IE Business School is part of the scientific consortium that has received a grant from the EU for a research project intended to design tools for understanding and measuring the youth digital maturity.

IE Business School is part of the scientific consortium of the project DIGYMATEX ( GA/Nº/870578) that has received a 3.4MM€ grant from the European Union’s Horizon 2020 Research and Innovation Program for joint research with partnering European universities intended to design tools for understanding and measuring the youth digital maturity.

The IE team is lead by Professor Álvaro Arenas, and completed by Professors Konstantina Valogianni and Luz Rello, all of them from the Information Systems and Technology Department that will lead the 4.5-year project set to start on February 1, 2020.

“Groups of universities, business schools, enterprises and relevant stakeholders in Europe join together to make a research proposal.”

“This is a competitive grant. So that means that groups of universities, business schools, enterprises and relevant stakeholders in Europe join together to make a research proposal,” Arenas explained. “So following the invitation of Aarhus University Denmark to join the consortium, we made a proposal on a project to study the digital maturity of children and teenagers.”

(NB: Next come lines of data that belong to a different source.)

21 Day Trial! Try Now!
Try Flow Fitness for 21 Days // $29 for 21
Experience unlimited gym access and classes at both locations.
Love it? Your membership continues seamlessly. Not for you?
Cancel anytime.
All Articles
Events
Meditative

Aarhus University (Coordinator), University of Vienna, Freie University of Berlin, Athens School of Economics and Business Research Center, University of Amsterdam and Bonn University as well as five other institutions and companies such as IBM Denmark and Nofima are partners in  in the DIGYMATEX project.

“The research places IE Business School in the center of the arena of the Horizon 2020 project not only for academic excellence, but also for social impact in the real world.”
Konstantina Valogianni

The prestigious EU H2020 Program aims to finance high quality research projects that provide new solutions to societal challenges and drive innovation-lead sustainable growth.

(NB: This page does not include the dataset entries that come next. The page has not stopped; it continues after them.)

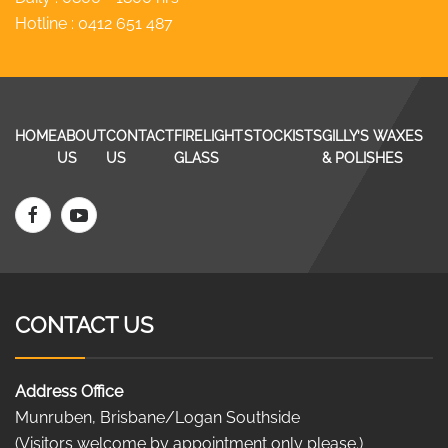
Hotline :
0412 651 487
HOME
ABOUT
CONTACT
FIRELIGHT
STOCKISTS
GILLY’S WAXES
US
US
GLASS
& POLISHES
CONTACT US
Address Office
Munruben, Brisbane/Logan Southside
(Visitors welcome by appointment only please.)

“They choose to fund projects that are going to have an impact,” said Valogianni. “I understand why they were happy to fund the project. Because all kids use digital technology and not every parent or guardian has the know-how to guide its behavior online.”

The first tool researchers will develop is The Digital Youth Maturity Index (DYMI), followed by an automated tool to help in the application of the index.

“The idea is that the index has to be created by a multidisciplinary team. So we have got psychologists, medical doctors, information systems as well as computer scientist, we even have a company that deals with eating disorders,” Arenas explained.

Arenas said the team will collect data on the habits of children and how they use technology, as well as the impact of technology and cyberspace.  The collected data will help in developing the index, which will act as a measurement tool for classification and segmentation of user groups as well as a behavioral prediction tool based on machine-learning techniques.

“The research places IE Business School in the center of the arena of the Horizon 2020 project not only for academic excellence, but also for social impact in the real world,” Valogianni said.